Most Dylan songs find themselves at home in one of two places. Songs in the first camp, upon first listen, often leave listeners awed but intellectually addled in a sea of similes. In songs like “Desolation Row” and “Ballad of a Thin Man” Dylan paints vivid, descriptive imagery; but his paintings are abstract, and like Kandinsky’s Compositions, are bereft of an obvious subject. In the second camp we have songs like “Hurricane” – a song about the unjust conviction of an innocent black man – or the more recently recorded “Tempest” – about the sinking of the Titanic. In the lyrics of these songs, Dylan paints his ideas as an impressionist; beneath his metaphors and poetic frills there is an overarching theme, ripe for picking, and you would be hard-pressed to miss it. Along these lines comes his latest studio release, “Murder Most Foul.”

The song opens with a vivid recount of President John F. Kennedy’s assassination in 1963: “It was a dark day in Dallas, November ’63; A day that will live on in infamy; President Kennedy was a-ridin’ high; Good day to be livin’ and a good day to die.”

Dylan meanders through the annals of the American songbook, skillfully weaving references to cultural milestones through his recount of JFK’s demise. In the second verse, he sings about the Beatles’ arrival in America: “The Beatles are comin’, they’re gonna hold your hand,” but first, he prefaces the lyric with a consoling sentiment, “Hush, little children, you’ll understand.” In the 60s, the arrival of the Beatles and British Invasion rock-and-roll was a cultural rebirth and a much-needed revival of a natural dynamism in the youth; a dynamism that, until then, was sorely lacking in an atmosphere defined and darkened by the then-recent presidential assassination and escalating war in Vietnam.

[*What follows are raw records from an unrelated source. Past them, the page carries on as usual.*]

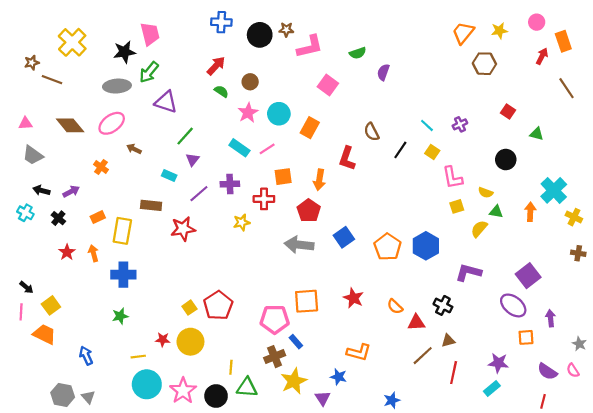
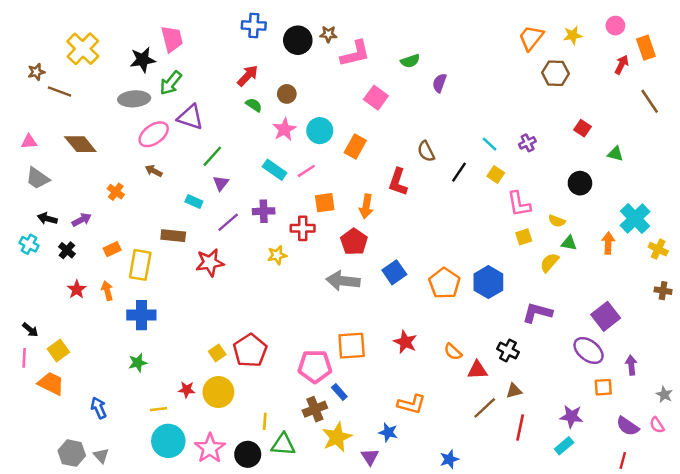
pink ellipse: (112, 123) -> (154, 134), moved

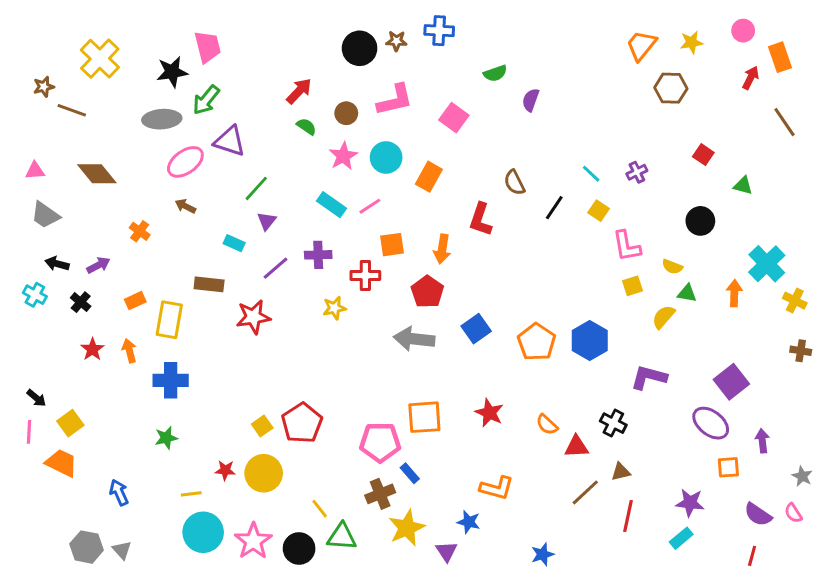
blue cross: (254, 26) -> (439, 31), moved
pink L-shape: (355, 54) -> (395, 100), moved
yellow line: (265, 421) -> (320, 509), turned -42

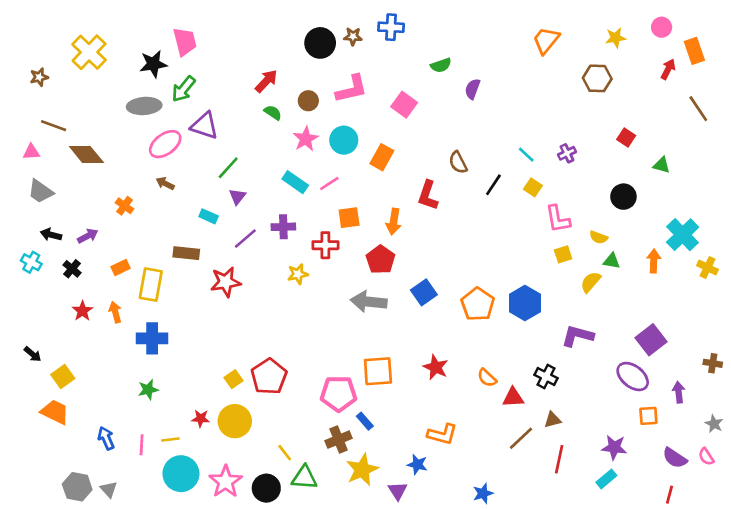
orange trapezoid: (641, 45) -> (546, 40), moved
brown line: (72, 110) -> (54, 126), moved
brown cross: (801, 351) -> (713, 363), moved
pink line: (29, 432) -> (142, 445), moved

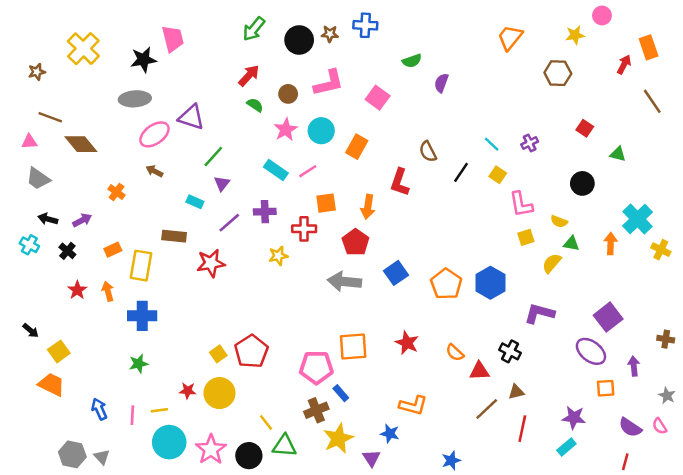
pink circle: (662, 27) -> (602, 15), moved
green arrow: (184, 89) -> (254, 29), moved

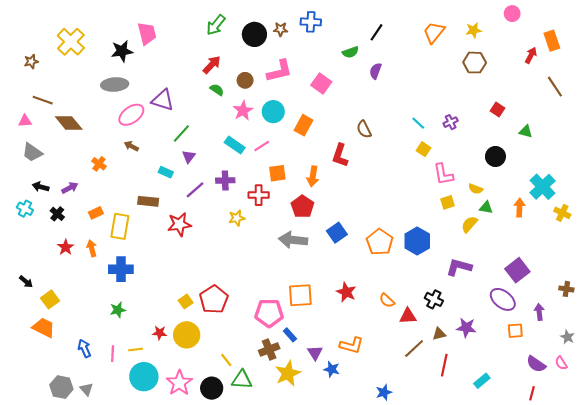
yellow star: (575, 35) -> (474, 30), moved
black line: (461, 172) -> (377, 32), moved
purple star: (574, 418) -> (466, 328), moved
purple triangle: (371, 458) -> (315, 353), moved

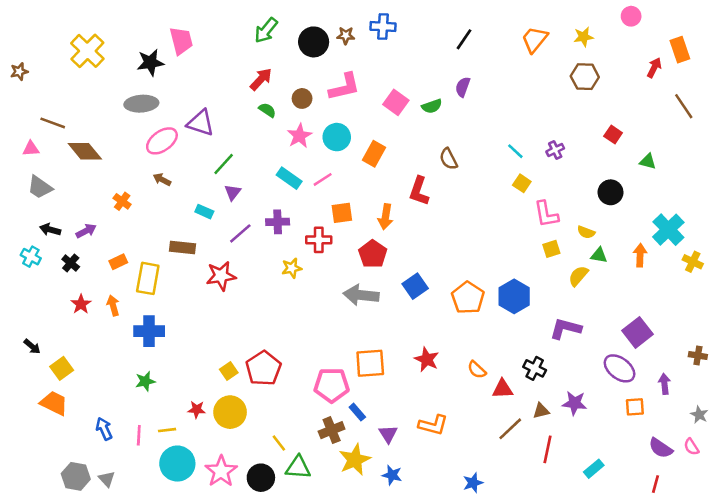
green semicircle: (350, 52) -> (432, 106), moved
brown star: (31, 62) -> (19, 72), moved
blue star: (332, 369) -> (392, 475), moved

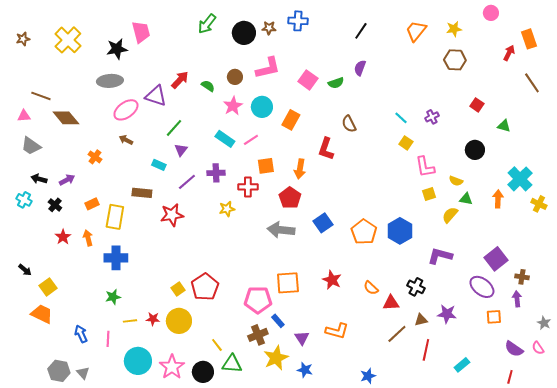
brown star: (19, 72) -> (23, 39), moved
red arrow: (261, 79) -> (180, 80), moved
brown cross: (698, 356) -> (522, 277), moved
yellow line: (167, 430) -> (130, 321), moved

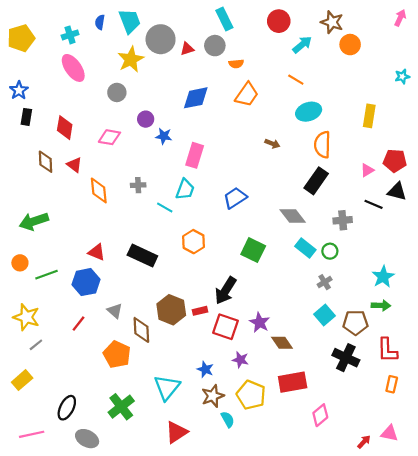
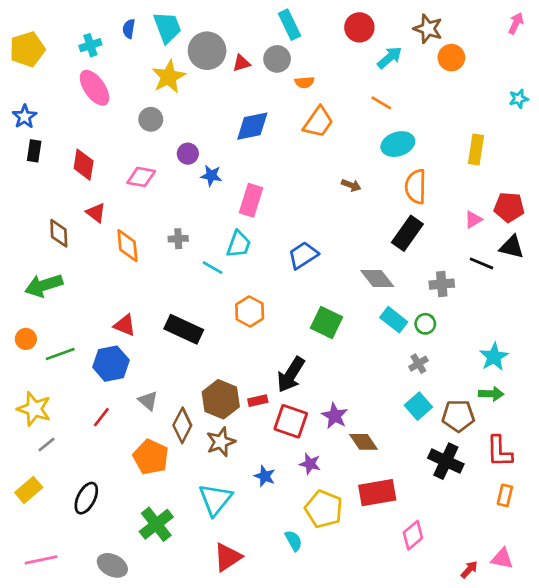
brown diamond: (46, 162) -> (59, 233), moved
brown diamond: (141, 330) -> (182, 425), turned 30
brown star: (213, 396) -> (221, 442), moved
black ellipse: (67, 408) -> (86, 498), moved

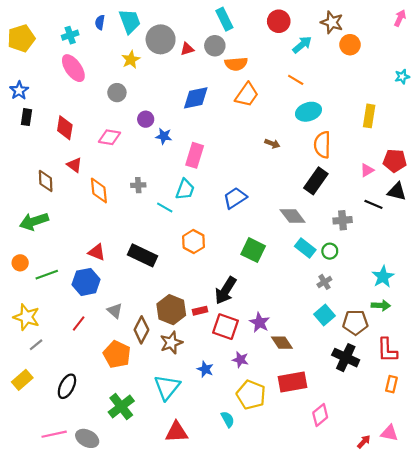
yellow star: (169, 77) -> (131, 60), size x0.7
orange semicircle: (304, 82) -> (236, 64), size x1.5
red triangle: (228, 557) -> (177, 432), turned 30
pink line: (41, 560) -> (54, 434), moved

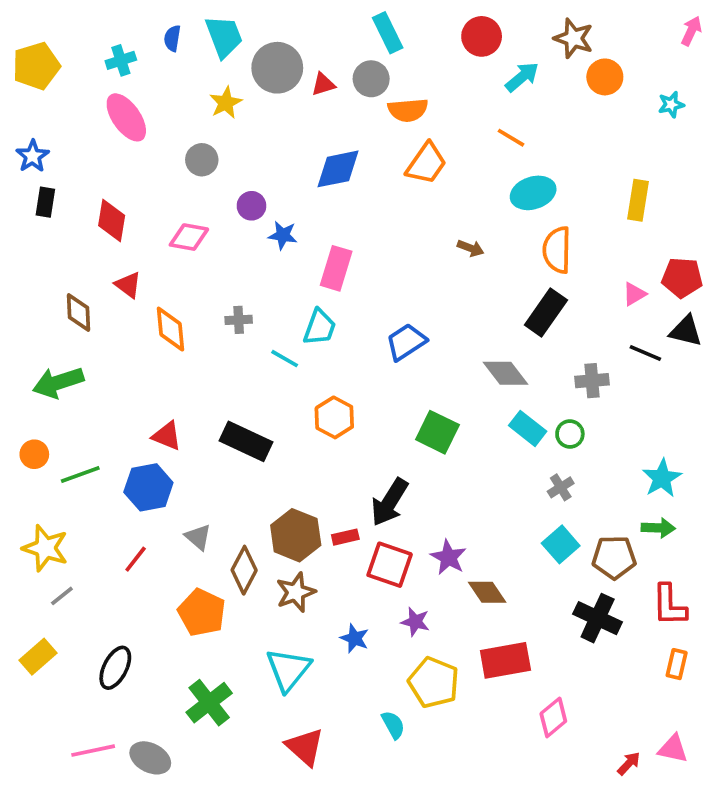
cyan star: (402, 77) -> (671, 105), moved
red triangle: (177, 432) -> (305, 747), turned 45

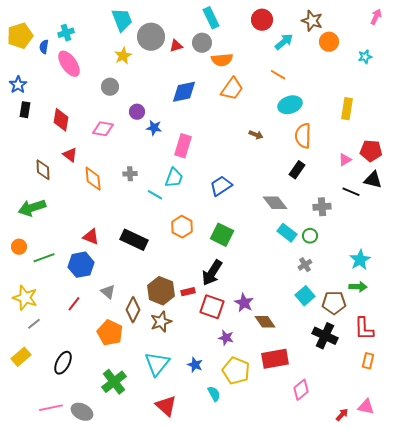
blue semicircle: (172, 38) -> (44, 47), moved
black rectangle: (546, 313) -> (297, 170), size x0.7
green square: (437, 432) -> (222, 235), moved
blue star: (355, 638) -> (195, 365), moved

Dylan likely wrote and recorded this song some time back and stashed it away, only to be recently unearthed. And what time more appropriate than amid a global pandemic; a near nation-wide quarantine that has shuttered businesses and derailed lives; a pandemic that – like the JFK assassination of 1963 – has draped a dark, dreary atmosphere over a nation, engulfing and consuming the news.

The song continues down this course, against a backdrop of red, white, and blue, name-dropping cultural figureheads in a steady stream of consciousness that goes on for the 17-minute run time of the song, expressing flashes of Americana as they occurred through the past decades. It’s an epic ballad in the style of Don Mclean’s “American Pie” – or even Billy Joel’s “We Didn’t Start The Fire” – albeit less karaoke-able and twice as long; its lyrics contain a more fruitful history lesson than the majority of college classrooms in the country.